The concept of the difference of squares is a key factorization technique. It involves expressions where two squared terms are subtracted from one another. The general form is expressed as \(a^2 - b^2\). This can be factored into the product of two expressions: \((a-b)(a+b)\).

Using this formula allows us to simplify and solve many algebraic equations. In the original exercise, the expression \(x^6 - y^6\) is initially identified as a difference of squares. While it might not look like this at first glance, by recognizing that \((x^3)^2 = x^6\) and \((y^3)^2 = y^6\), we align it with the \(a^2 - b^2\) structure, letting us apply the formula effectively.

Applying this technique helps to break down complex expressions like \(x^6 - y^6\) into simpler, more manageable parts that can be factored further.

Once an expression is reduced using the difference of squares, you might still encounter components that can be further simplified. This is where the difference of cubes comes in.

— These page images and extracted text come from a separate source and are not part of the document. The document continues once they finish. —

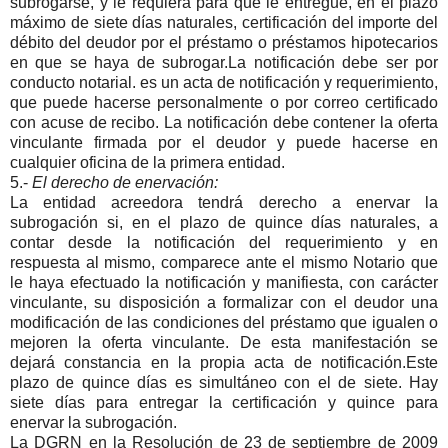
subrogarse, y le requiera para que le entregue, en el plazo
máximo de siete días naturales, certificación del importe del
débito del deudor por el préstamo o préstamos hipotecarios
en que se haya de subrogar.La notificación debe ser por
conducto notarial. es un acta de notificación y requerimiento,
que puede hacerse personalmente o por correo certificado
con acuse de recibo. La notificación debe contener la oferta
vinculante firmada por el deudor y puede hacerse en
cualquier oficina de la primera entidad.
5.-
El derecho de enervación:
La entidad acreedora tendrá derecho a enervar la
subrogación si, en el plazo de quince días naturales, a
contar desde la notificación del requerimiento y en
respuesta al mismo, comparece ante el mismo Notario que
le haya efectuado la notificación y manifiesta, con carácter
vinculante, su disposición a formalizar con el deudor una
modificación de las condiciones del préstamo que igualen o
mejoren la oferta vinculante. De esta manifestación se
dejará constancia en la propia acta de notificación.Este
plazo de quince días es simultáneo con el de siete. Hay
siete días para entregar la certificación y quince para
enervar la subrogación.
La DGRN en la Resolución de 23 de septiembre de 2009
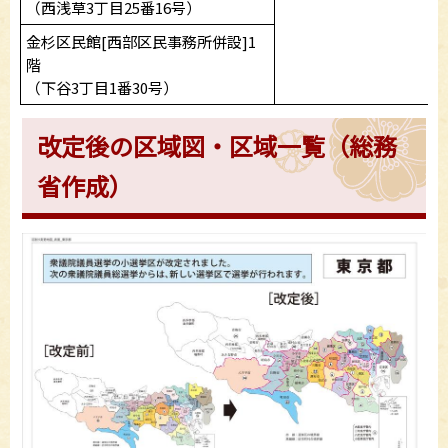
（西浅草3丁目25番16号）
金杉区民館[西部区民事務所併設]1
階
（下谷3丁目1番30号）
改定後の区域図・区域一覧（総務
省作成）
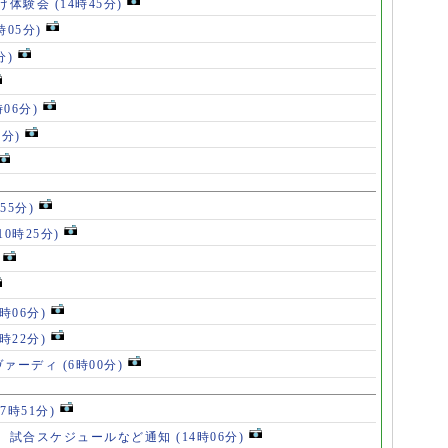
け体験会
(14時45分)
時05分)
分)
時06分)
5分)
55分)
10時25分)
8時06分)
7時22分)
ヴァーディ
(6時00分)
17時51分)
、試合スケジュールなど通知
(14時06分)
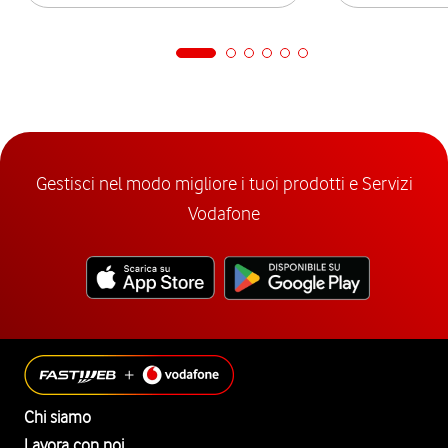
Gestisci nel modo migliore i tuoi prodotti e Servizi
Vodafone
Chi siamo
Lavora con noi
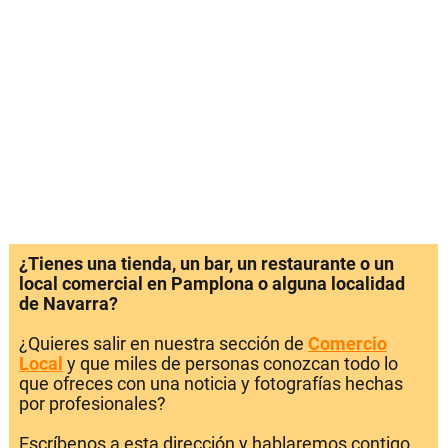
¿Tienes una tienda, un bar, un restaurante o un
local comercial en Pamplona o alguna localidad
de Navarra?
¿Quieres salir en nuestra sección de
Comercio
Local
y que miles de personas conozcan todo lo
que ofreces con una noticia y fotografías hechas
por profesionales?
Escríbenos a esta dirección y hablaremos contigo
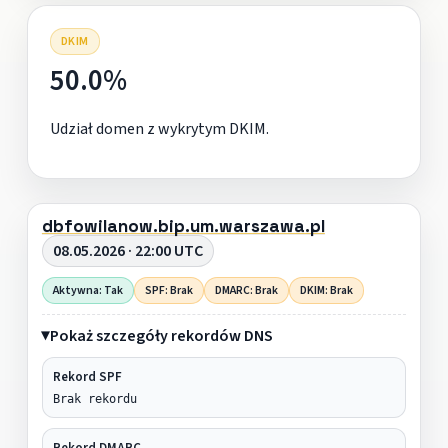
DKIM
50.0%
Udział domen z wykrytym DKIM.
dbfowilanow.bip.um.warszawa.pl
08.05.2026 · 22:00 UTC
Aktywna: Tak
SPF: Brak
DMARC: Brak
DKIM: Brak
Pokaż szczegóły rekordów DNS
Rekord SPF
Brak rekordu
Rekord DMARC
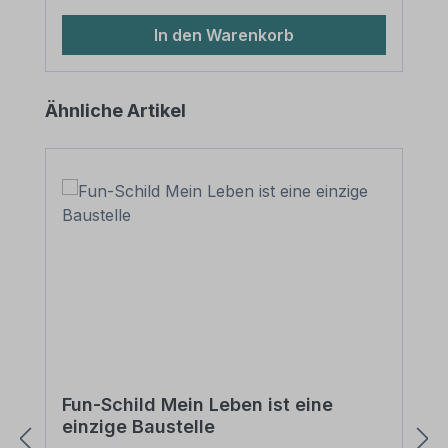
gesenkt werden, um die Schraubenköpfe
aufzunehmen. Nach der Senkung müssen
In den Warenkorb
die Schraubenköpfe bündig mit dem
Schild abschließen. Die weißen Kappen
werden einfach aufgesteckt und
Produktgalerie überspringen
Ähnliche Artikel
verbergen so für eine gefällige
Erscheinung den Schraubenkopf.
Fun-Schild Mein Leben ist eine
einzige Baustelle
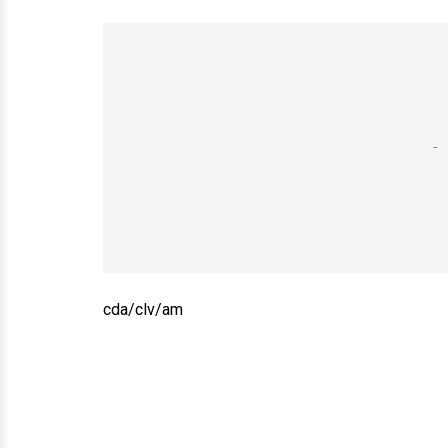
cda/clv/am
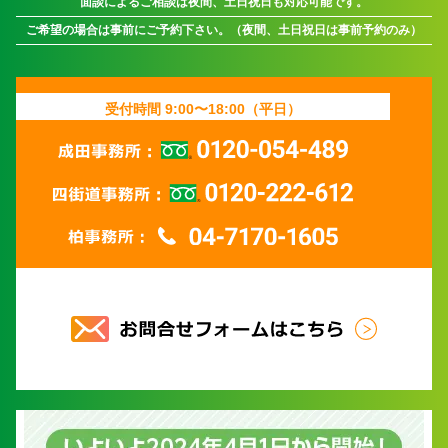
面談によるご相談は夜間、土日祝日も対応可能です。
ご希望の場合は事前にご予約下さい。（夜間、土日祝日は事前予約のみ）
受付時間 9:00〜18:00（平日）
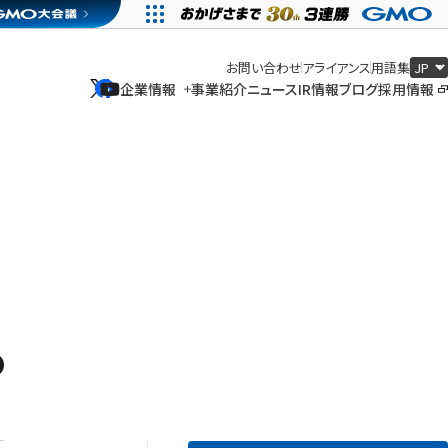
お問い合わせ
アライアンス
用語集
企業情報
事業紹介
ニュース
IR情報
ブログ
採用情報
企業情報
事業紹介
ニュース
IR情報
ブログ
採用情報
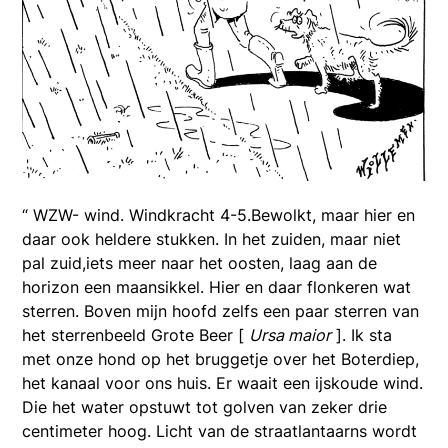
“ WZW- wind. Windkracht 4-5.Bewolkt, maar hier en
daar ook heldere stukken. In het zuiden, maar niet
pal zuid,iets meer naar het oosten, laag aan de
horizon een maansikkel. Hier en daar flonkeren wat
sterren. Boven mijn hoofd zelfs een paar sterren van
het sterrenbeeld Grote Beer [
Ursa maior
]. Ik sta
met onze hond op het bruggetje over het Boterdiep,
het kanaal voor ons huis. Er waait een ijskoude wind.
Die het water opstuwt tot golven van zeker drie
centimeter hoog. Licht van de straatlantaarns wordt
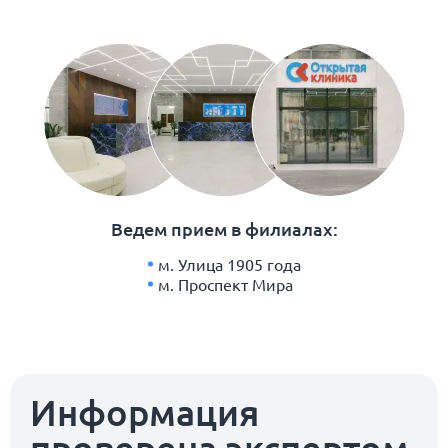
Ведем прием в филиалах:
м. Улица 1905 года
м. Проспект Мира
Информация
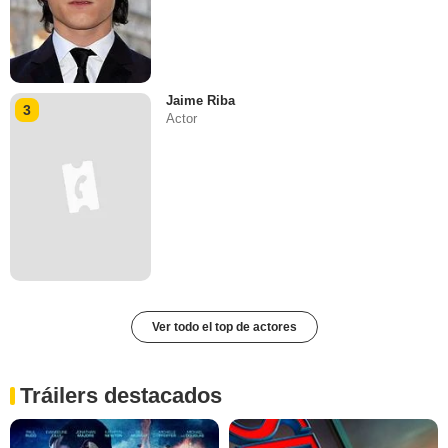
Jaime Riba
3
Actor
Ver todo el top de actores
Tráilers destacados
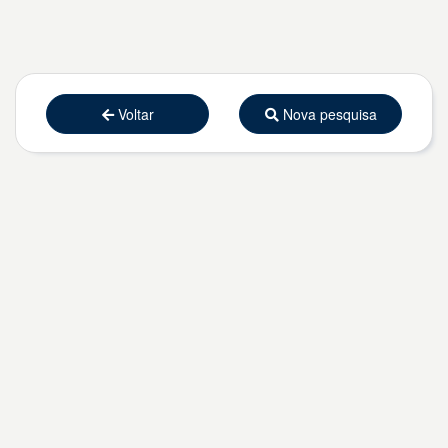
Voltar
Nova pesquisa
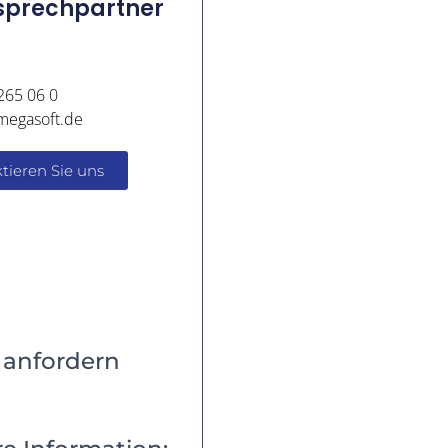
nsprechpartner
265 06 0
megasoft.de
tieren Sie uns
anfordern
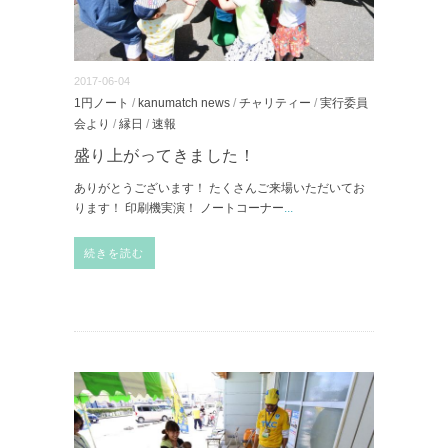
2017-06-04
1円ノート
/
kanumatch news
/
チャリティー
/
実行委員
会より
/
縁日
/
速報
盛り上がってきました！
ありがとうございます！ たくさんご来場いただいてお
ります！ 印刷機実演！ ノートコーナー
...
続きを読む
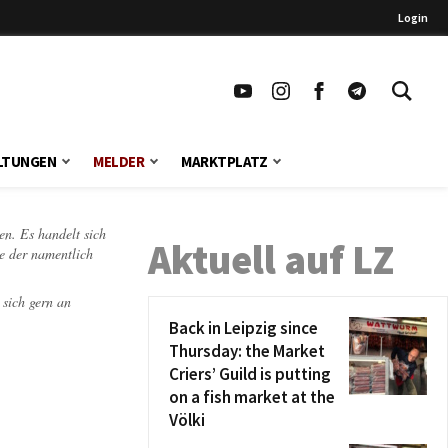
Login
LTUNGEN
MELDER
MARKTPLATZ
en. Es handelt sich
Aktuell auf LZ
te der namentlich
 sich gern an
Back in Leipzig since
Thursday: the Market
Criers’ Guild is putting
on a fish market at the
Völki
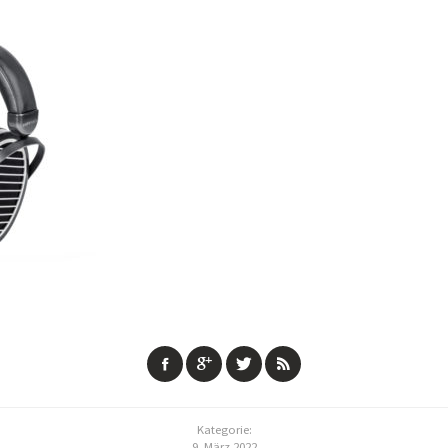
Kategorie:
9. März 2022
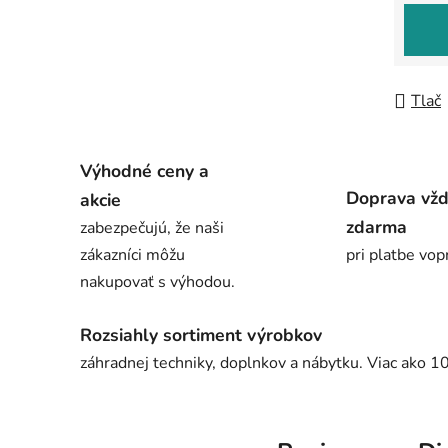
Jedno
Tlač
Výhodné ceny a
Doprava vž
akcie
zdarma
zabezpečujú, že naši
zákazníci môžu
pri platbe vop
nakupovať s výhodou.
Rozsiahly sortiment výrobkov
záhradnej techniky, doplnkov a nábytku. Viac ako 1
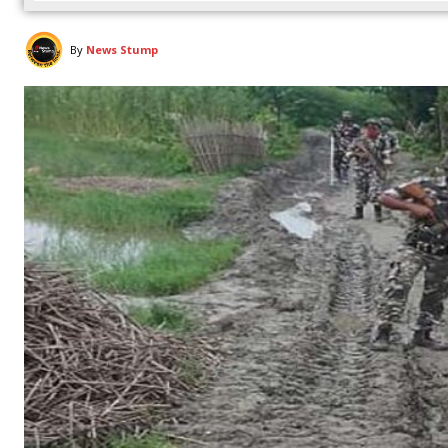
By
News Stump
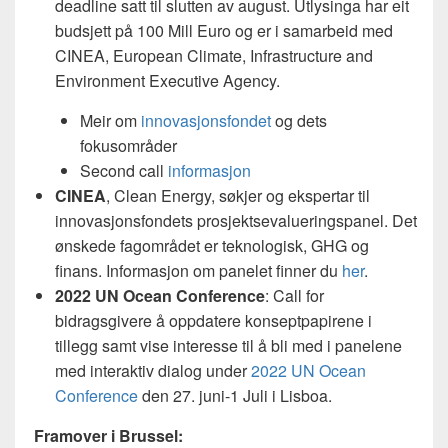
deadline satt til slutten av august. Utlysinga har eit
budsjett på 100 Mill Euro og er i samarbeid med
CINEA, European Climate, Infrastructure and
Environment Executive Agency.
Meir om
innovasjonsfondet
og dets
fokusområder
Second call
informasjon
CINEA
, Clean Energy, søkjer og ekspertar til
innovasjonsfondets prosjektsevalueringspanel. Det
ønskede fagområdet er teknologisk, GHG og
finans. Informasjon om panelet finner du
her
.
2022 UN Ocean Conference
: Call for
bidragsgivere å oppdatere konseptpapirene i
tillegg samt vise interesse til å bli med i panelene
med interaktiv dialog under
2022 UN Ocean
Conference
den 27. juni-1 Juli i Lisboa.
Framover i Brussel:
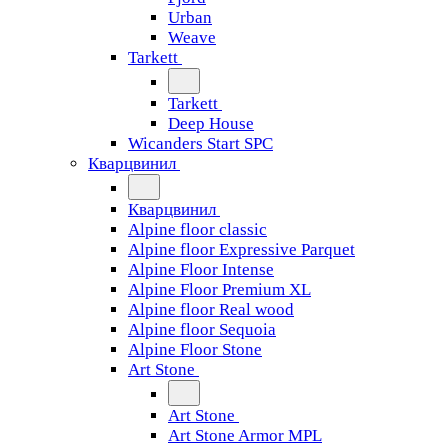
Urban
Weave
Tarkett
Tarkett
Deep House
Wicanders Start SPC
Кварцвинил
Кварцвинил
Alpine floor classic
Alpine floor Expressive Parquet
Alpine Floor Intense
Alpine Floor Premium XL
Alpine floor Real wood
Alpine floor Sequoia
Alpine Floor Stone
Art Stone
Art Stone
Art Stone Armor MPL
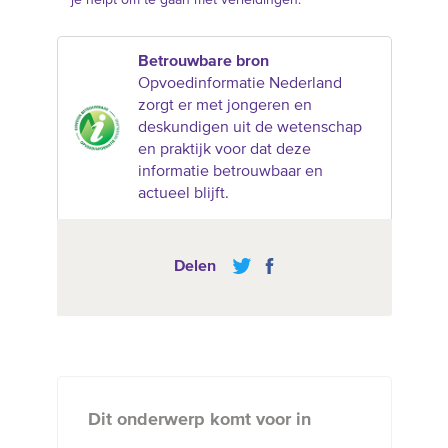
Betrouwbare bron
Opvoedinformatie Nederland
zorgt er met jongeren en
deskundigen uit de wetenschap
en praktijk voor dat deze
informatie betrouwbaar en
actueel blijft.
Delen
Dit onderwerp komt voor in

When we have an expression of the form \(a^3 - b^3\), it can be factored into \((a-b)(a^2+ab+b^2)\). In the original exercise, after using the difference of squares, we ended up with \((x^3-y^3)\) which can be factored as a difference of cubes. This additional step in the factorization process allows us to further simplify the expression.

The success of applying this formula depends on breaking down expressions into their cube components correctly, ensuring no mistakes are made while substituting values. For example,

• Identify \(a\) and \(b\) such that \(a^3 = x^3\) and \(b^3 = y^3\).
• Apply the formula to achieve a result: \((x-y)(x^2+xy+y^2)\).

Recognizing and applying the difference of cubes formula is crucial for complete factorization.

Alongside the difference of cubes, the sum of cubes is another essential factorization method. It helps break down expressions of the form \(a^3 + b^3\). For this type, the formula used is \((a+b)(a^2-ab+b^2)\).

In our exercise involving \(x^3+y^3\), this approach further refines the expression.

• Similarly to the difference of cubes, identify the correct values \(a\) and \(b\) that align with the cube terms.
• Apply the sum of cubes formula: \((x+y)(x^2-xy+y^2)\).

By combining this with the previously found factors from the difference of cubes, the original expression \(x^6 - y^6\) achieves complete factorization. The systematic application of both the difference and sum of cubes, following the initial factorization by the difference of squares, enables a more straightforward and effective breakdown of complex algebraic expressions.